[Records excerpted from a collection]

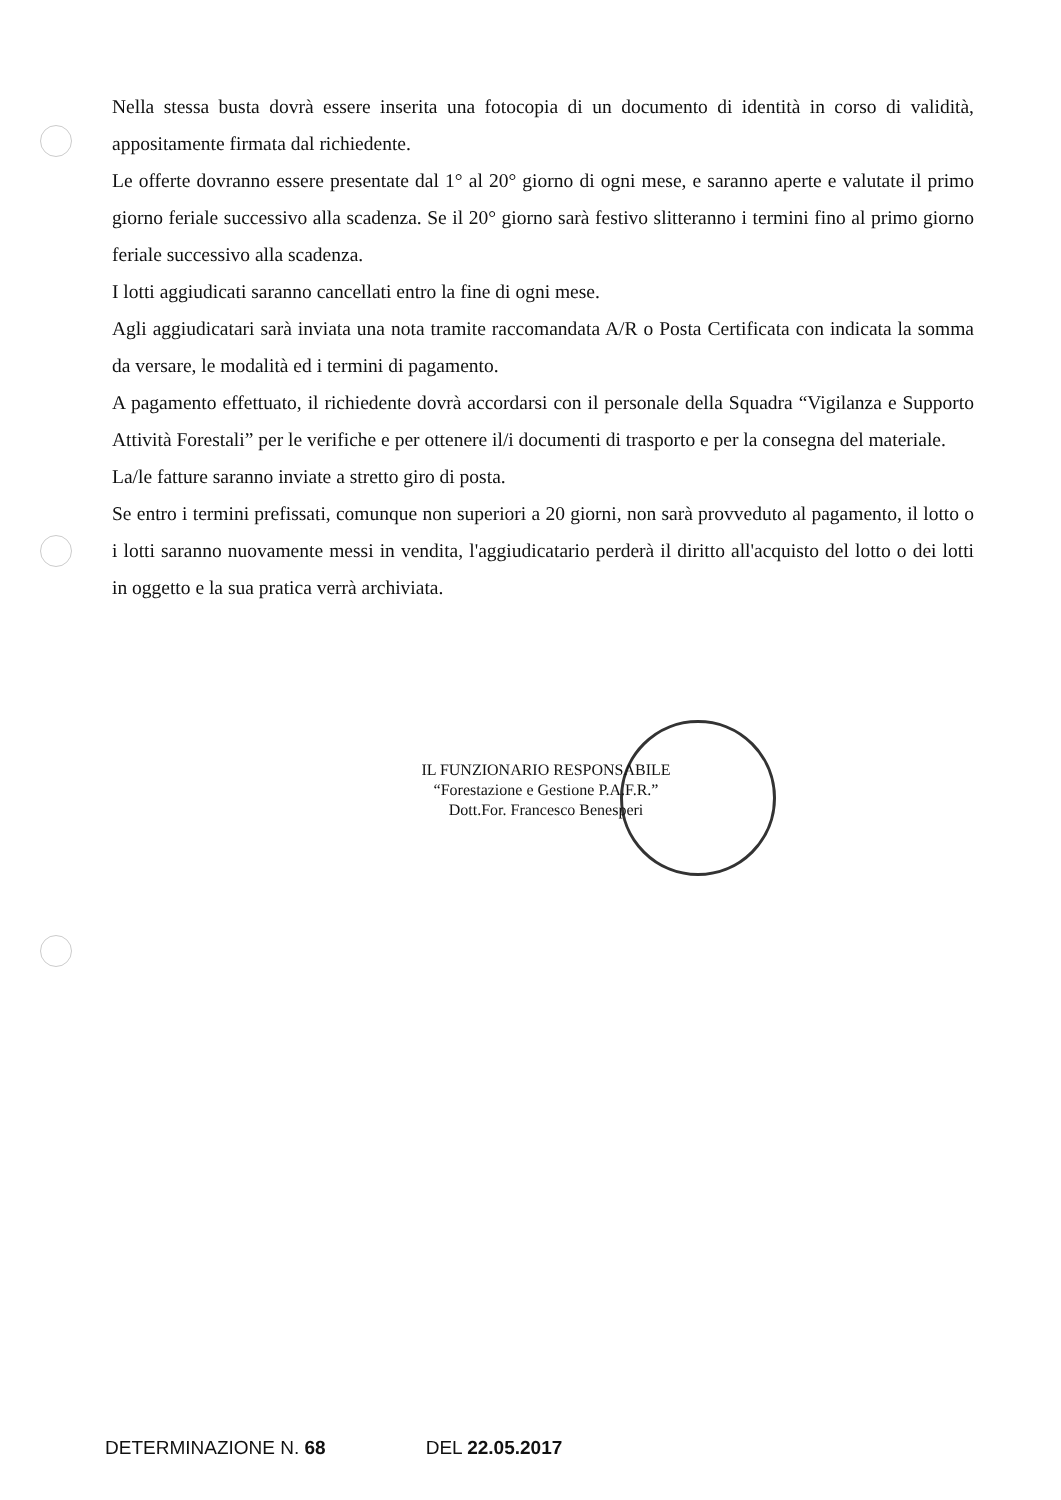Nella stessa busta dovrà essere inserita una fotocopia di un documento di identità in corso di validità, appositamente firmata dal richiedente.
Le offerte dovranno essere presentate dal 1° al 20° giorno di ogni mese, e saranno aperte e valutate il primo giorno feriale successivo alla scadenza. Se il 20° giorno sarà festivo slitteranno i termini fino al primo giorno feriale successivo alla scadenza.
I lotti aggiudicati saranno cancellati entro la fine di ogni mese.
Agli aggiudicatari sarà inviata una nota tramite raccomandata A/R o Posta Certificata con indicata la somma da versare, le modalità ed i termini di pagamento.
A pagamento effettuato, il richiedente dovrà accordarsi con il personale della Squadra “Vigilanza e Supporto Attività Forestali” per le verifiche e per ottenere il/i documenti di trasporto e per la consegna del materiale.
La/le fatture saranno inviate a stretto giro di posta.
Se entro i termini prefissati, comunque non superiori a 20 giorni, non sarà provveduto al pagamento, il lotto o i lotti saranno nuovamente messi in vendita, l'aggiudicatario perderà il diritto all'acquisto del lotto o dei lotti in oggetto e la sua pratica verrà archiviata.
IL FUNZIONARIO RESPONSABILE
“Forestazione e Gestione P.A.F.R.”
Dott.For. Francesco Benesperi
DETERMINAZIONE N. 68 DEL 22.05.2017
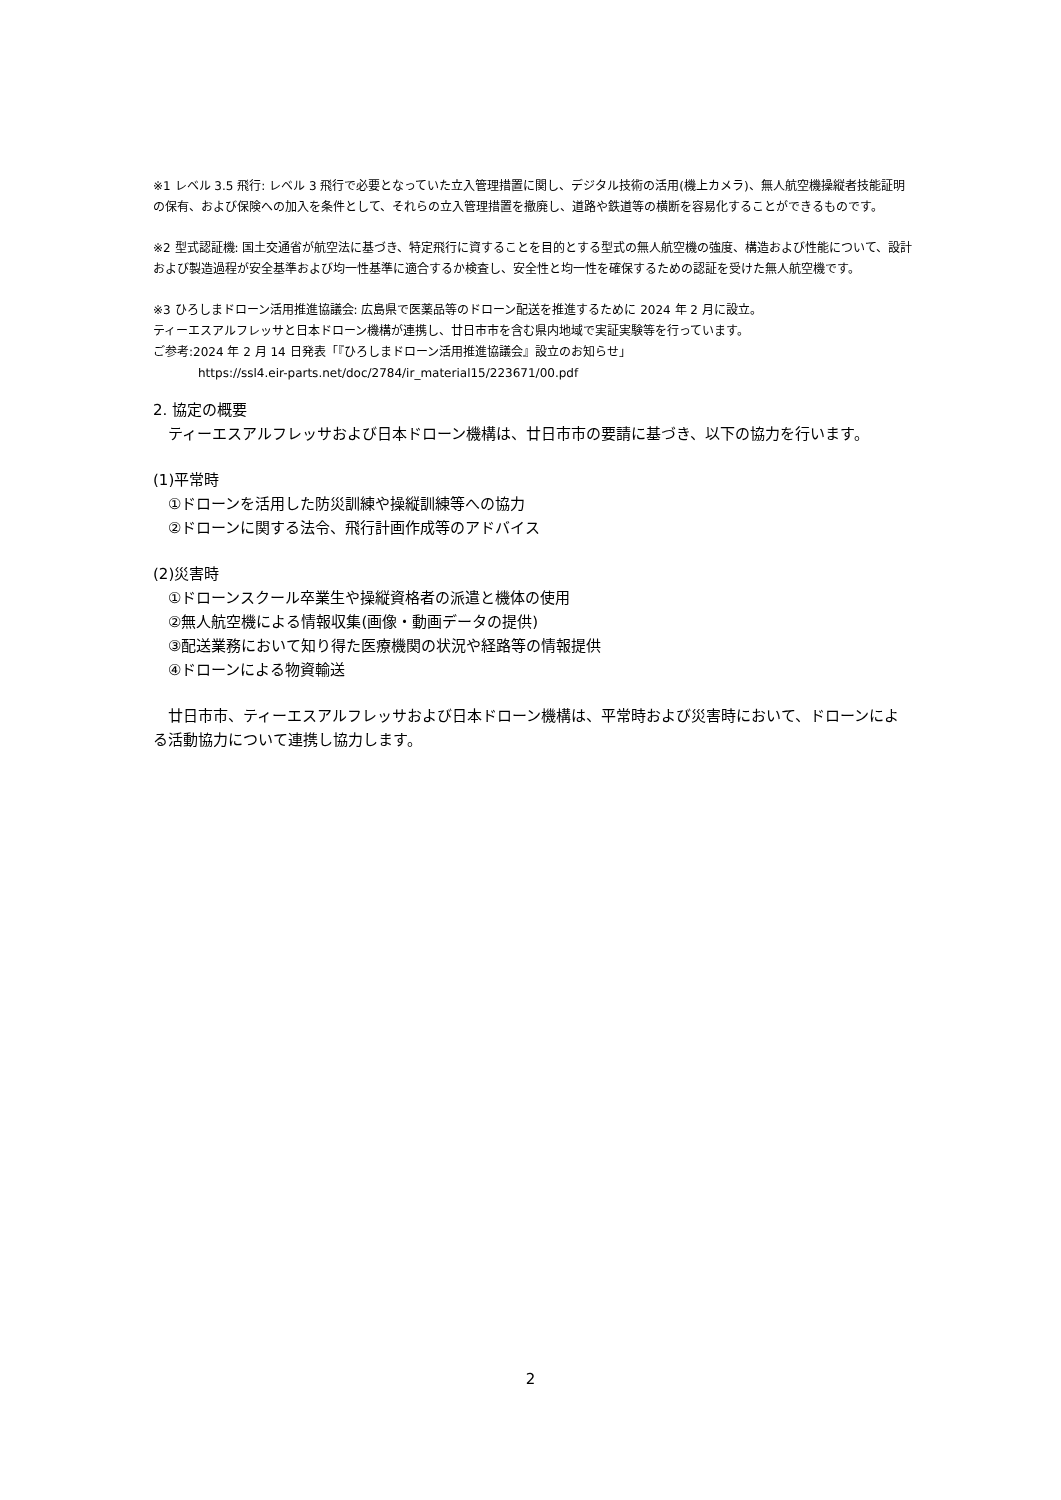※1 レベル 3.5 飛行: レベル 3 飛行で必要となっていた立入管理措置に関し、デジタル技術の活用(機上カメラ)、無人航空機操縦者技能証明の保有、および保険への加入を条件として、それらの立入管理措置を撤廃し、道路や鉄道等の横断を容易化することができるものです。
※2 型式認証機: 国土交通省が航空法に基づき、特定飛行に資することを目的とする型式の無人航空機の強度、構造および性能について、設計および製造過程が安全基準および均一性基準に適合するか検査し、安全性と均一性を確保するための認証を受けた無人航空機です。
※3 ひろしまドローン活用推進協議会: 広島県で医薬品等のドローン配送を推進するために 2024 年 2 月に設立。
ティーエスアルフレッサと日本ドローン機構が連携し、廿日市市を含む県内地域で実証実験等を行っています。
ご参考:2024 年 2 月 14 日発表「『ひろしまドローン活用推進協議会』設立のお知らせ」
https://ssl4.eir-parts.net/doc/2784/ir_material15/223671/00.pdf
2. 協定の概要
　ティーエスアルフレッサおよび日本ドローン機構は、廿日市市の要請に基づき、以下の協力を行います。
(1)平常時
　①ドローンを活用した防災訓練や操縦訓練等への協力
　②ドローンに関する法令、飛行計画作成等のアドバイス
(2)災害時
　①ドローンスクール卒業生や操縦資格者の派遣と機体の使用
　②無人航空機による情報収集(画像・動画データの提供)
　③配送業務において知り得た医療機関の状況や経路等の情報提供
　④ドローンによる物資輸送
　廿日市市、ティーエスアルフレッサおよび日本ドローン機構は、平常時および災害時において、ドローンによる活動協力について連携し協力します。
2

→ HOW TO COMPLETE THIS TASK
Each line of the data must be transcribed exactly; pictures are not carried over.

→ OUTPUT FOR THIS TASK
Nella stessa busta dovrà essere inserita una fotocopia di un documento di identità in corso di validità, appositamente firmata dal richiedente.
Le offerte dovranno essere presentate dal 1° al 20° giorno di ogni mese, e saranno aperte e valutate il primo giorno feriale successivo alla scadenza. Se il 20° giorno sarà festivo slitteranno i termini fino al primo giorno feriale successivo alla scadenza.
I lotti aggiudicati saranno cancellati entro la fine di ogni mese.
Agli aggiudicatari sarà inviata una nota tramite raccomandata A/R o Posta Certificata con indicata la somma da versare, le modalità ed i termini di pagamento.
A pagamento effettuato, il richiedente dovrà accordarsi con il personale della Squadra “Vigilanza e Supporto Attività Forestali” per le verifiche e per ottenere il/i documenti di trasporto e per la consegna del materiale.
La/le fatture saranno inviate a stretto giro di posta.
Se entro i termini prefissati, comunque non superiori a 20 giorni, non sarà provveduto al pagamento, il lotto o i lotti saranno nuovamente messi in vendita, l'aggiudicatario perderà il diritto all'acquisto del lotto o dei lotti in oggetto e la sua pratica verrà archiviata.
IL FUNZIONARIO RESPONSABILE
“Forestazione e Gestione P.A.F.R.”
Dott.For. Francesco Benesperi
DETERMINAZIONE N. 68 DEL 22.05.2017
※1 レベル 3.5 飛行: レベル 3 飛行で必要となっていた立入管理措置に関し、デジタル技術の活用(機上カメラ)、無人航空機操縦者技能証明の保有、および保険への加入を条件として、それらの立入管理措置を撤廃し、道路や鉄道等の横断を容易化することができるものです。
※2 型式認証機: 国土交通省が航空法に基づき、特定飛行に資することを目的とする型式の無人航空機の強度、構造および性能について、設計および製造過程が安全基準および均一性基準に適合するか検査し、安全性と均一性を確保するための認証を受けた無人航空機です。
※3 ひろしまドローン活用推進協議会: 広島県で医薬品等のドローン配送を推進するために 2024 年 2 月に設立。
ティーエスアルフレッサと日本ドローン機構が連携し、廿日市市を含む県内地域で実証実験等を行っています。
ご参考:2024 年 2 月 14 日発表「『ひろしまドローン活用推進協議会』設立のお知らせ」
https://ssl4.eir-parts.net/doc/2784/ir_material15/223671/00.pdf
2. 協定の概要
　ティーエスアルフレッサおよび日本ドローン機構は、廿日市市の要請に基づき、以下の協力を行います。
(1)平常時
　①ドローンを活用した防災訓練や操縦訓練等への協力
　②ドローンに関する法令、飛行計画作成等のアドバイス
(2)災害時
　①ドローンスクール卒業生や操縦資格者の派遣と機体の使用
　②無人航空機による情報収集(画像・動画データの提供)
　③配送業務において知り得た医療機関の状況や経路等の情報提供
　④ドローンによる物資輸送
　廿日市市、ティーエスアルフレッサおよび日本ドローン機構は、平常時および災害時において、ドローンによる活動協力について連携し協力します。
2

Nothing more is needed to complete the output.